## Qué se pide
Enumera todos los tipos de convenio que compara el primer párrafo del texto sobre salarios y da, para cada uno, el incremento salarial de 2011 que se le asigna.

## Texto proporcionado
....


            El crecimiento final de los salarios pactados en 2011 fue muy superior en las revisiones de los convenios plurianuales firmados en años anteriores, pero vigentes en 2011 (el 3%), que en los nuevos convenios suscritos en el año (el 1,8%). También fue superior, como históricamente suele ocurrir, en los convenios de ámbito superior al de la empresa (el 2,8%) que en los convenios de empresa (el 2%). Por otra parte, si se atiende al crecimiento inicialmente pactado (antes de la aplicación de las cláusulas de garantía salarial), como también sucede tradicionalmente, el incremento en 2011 en los convenios sin esas cláusulas (2,8%) supera al de los convenios con ellas (2,1%).

            Si se utiliza la otra fuente estadística disponible para la medición de los salarios, la Encuesta Trimestral de Coste Salarial, que suministra información sobre el coste salarial por trabajador, equivalente al salario bruto que percibe el trabajador, el crecimiento anual medio en 2011 sería el 1%, una décima más que en 2010, pero 2,2 puntos menos que en 2009, lo que supone una moderación salarial mucho más intensa que la que reflejan los datos del crecimiento salarial pactado y una importante pérdida del poder adquisitivo de los salarios percibidos por el trabajador, de 1,4 puntos si se utiliza el aumento interanual del IPC de diciembre y de 2 puntos si se utiliza el aumento medio del IPC en 2011.

....

Datos de razonamiento sobre la geometría de escenas:
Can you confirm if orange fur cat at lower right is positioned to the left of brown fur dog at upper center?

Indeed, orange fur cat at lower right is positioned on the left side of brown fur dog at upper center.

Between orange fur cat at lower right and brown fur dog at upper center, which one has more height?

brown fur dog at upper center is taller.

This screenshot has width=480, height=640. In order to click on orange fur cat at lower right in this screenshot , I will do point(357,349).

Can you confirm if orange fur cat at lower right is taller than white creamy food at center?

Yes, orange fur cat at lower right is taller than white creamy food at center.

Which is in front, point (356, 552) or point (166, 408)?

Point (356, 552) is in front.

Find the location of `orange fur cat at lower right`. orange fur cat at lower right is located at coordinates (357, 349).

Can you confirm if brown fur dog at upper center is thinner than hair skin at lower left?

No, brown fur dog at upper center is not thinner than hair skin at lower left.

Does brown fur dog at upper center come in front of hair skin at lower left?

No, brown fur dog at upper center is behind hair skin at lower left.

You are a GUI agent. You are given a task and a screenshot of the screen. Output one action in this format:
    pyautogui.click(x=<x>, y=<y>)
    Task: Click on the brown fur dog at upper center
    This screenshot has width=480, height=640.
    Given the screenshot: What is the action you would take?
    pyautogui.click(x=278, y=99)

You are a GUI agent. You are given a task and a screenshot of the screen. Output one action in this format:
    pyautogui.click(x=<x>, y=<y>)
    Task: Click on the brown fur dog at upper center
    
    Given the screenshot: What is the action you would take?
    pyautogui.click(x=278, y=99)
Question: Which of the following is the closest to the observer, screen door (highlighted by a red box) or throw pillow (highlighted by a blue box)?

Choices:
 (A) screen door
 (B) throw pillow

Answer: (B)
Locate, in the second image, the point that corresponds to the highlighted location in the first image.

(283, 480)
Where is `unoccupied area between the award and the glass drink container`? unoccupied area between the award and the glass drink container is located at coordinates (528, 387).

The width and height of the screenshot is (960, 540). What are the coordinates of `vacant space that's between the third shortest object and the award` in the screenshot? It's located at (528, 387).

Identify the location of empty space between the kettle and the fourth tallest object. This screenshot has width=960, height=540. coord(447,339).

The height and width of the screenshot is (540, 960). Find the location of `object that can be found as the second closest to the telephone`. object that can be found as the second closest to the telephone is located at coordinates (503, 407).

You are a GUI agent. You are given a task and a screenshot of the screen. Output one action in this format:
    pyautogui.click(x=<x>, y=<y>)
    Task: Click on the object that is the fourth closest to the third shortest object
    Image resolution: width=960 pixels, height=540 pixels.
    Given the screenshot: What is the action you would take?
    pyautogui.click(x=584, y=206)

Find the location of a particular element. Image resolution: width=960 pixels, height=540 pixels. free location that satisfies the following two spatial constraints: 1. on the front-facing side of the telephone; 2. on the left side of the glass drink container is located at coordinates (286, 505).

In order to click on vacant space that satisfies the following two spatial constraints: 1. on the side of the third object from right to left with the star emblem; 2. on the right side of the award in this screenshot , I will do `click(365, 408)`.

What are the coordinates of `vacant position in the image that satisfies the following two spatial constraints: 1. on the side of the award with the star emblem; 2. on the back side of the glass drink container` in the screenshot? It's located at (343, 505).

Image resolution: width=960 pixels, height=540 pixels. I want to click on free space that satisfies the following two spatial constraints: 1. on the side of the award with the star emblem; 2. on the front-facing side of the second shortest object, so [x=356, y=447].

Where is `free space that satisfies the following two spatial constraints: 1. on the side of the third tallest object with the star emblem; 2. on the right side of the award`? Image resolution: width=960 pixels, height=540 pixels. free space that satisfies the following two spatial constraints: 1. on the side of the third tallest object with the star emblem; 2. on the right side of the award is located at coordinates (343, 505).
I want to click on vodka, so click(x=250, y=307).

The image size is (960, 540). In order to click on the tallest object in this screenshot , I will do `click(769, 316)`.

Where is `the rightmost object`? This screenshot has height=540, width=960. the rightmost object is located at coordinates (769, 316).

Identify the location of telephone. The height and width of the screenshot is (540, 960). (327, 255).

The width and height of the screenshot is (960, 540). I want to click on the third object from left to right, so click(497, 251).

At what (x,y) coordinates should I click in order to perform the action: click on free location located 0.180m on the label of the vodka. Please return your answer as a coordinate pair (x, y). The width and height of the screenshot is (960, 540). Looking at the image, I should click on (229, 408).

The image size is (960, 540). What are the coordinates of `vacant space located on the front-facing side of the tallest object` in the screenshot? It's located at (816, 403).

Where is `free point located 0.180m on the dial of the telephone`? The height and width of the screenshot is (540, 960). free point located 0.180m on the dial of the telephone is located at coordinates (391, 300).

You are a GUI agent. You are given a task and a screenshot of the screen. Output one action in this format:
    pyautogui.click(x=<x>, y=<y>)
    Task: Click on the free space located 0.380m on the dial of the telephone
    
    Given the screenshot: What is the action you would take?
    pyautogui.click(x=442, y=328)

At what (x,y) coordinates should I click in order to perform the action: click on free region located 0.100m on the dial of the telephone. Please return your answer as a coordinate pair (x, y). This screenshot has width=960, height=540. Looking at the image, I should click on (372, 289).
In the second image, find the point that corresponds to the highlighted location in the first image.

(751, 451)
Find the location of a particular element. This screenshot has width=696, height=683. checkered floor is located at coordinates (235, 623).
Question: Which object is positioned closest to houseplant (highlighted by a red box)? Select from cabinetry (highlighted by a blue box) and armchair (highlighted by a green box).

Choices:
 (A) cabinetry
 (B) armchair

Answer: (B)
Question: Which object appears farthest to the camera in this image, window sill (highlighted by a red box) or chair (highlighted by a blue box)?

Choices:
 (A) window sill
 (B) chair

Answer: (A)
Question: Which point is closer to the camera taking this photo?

....

## Respuesta final
- Revisiones de convenios plurianuales firmados en años anteriores y vigentes en 2011: 3%
- Nuevos convenios suscritos en el año: 1,8%
- Convenios de ámbito superior al de la empresa: 2,8%
- Convenios de empresa: 2%
- Convenios sin cláusulas de garantía salarial (crecimiento inicialmente pactado): 2,8%
- Convenios con cláusulas de garantía salarial (crecimiento inicialmente pactado): 2,1%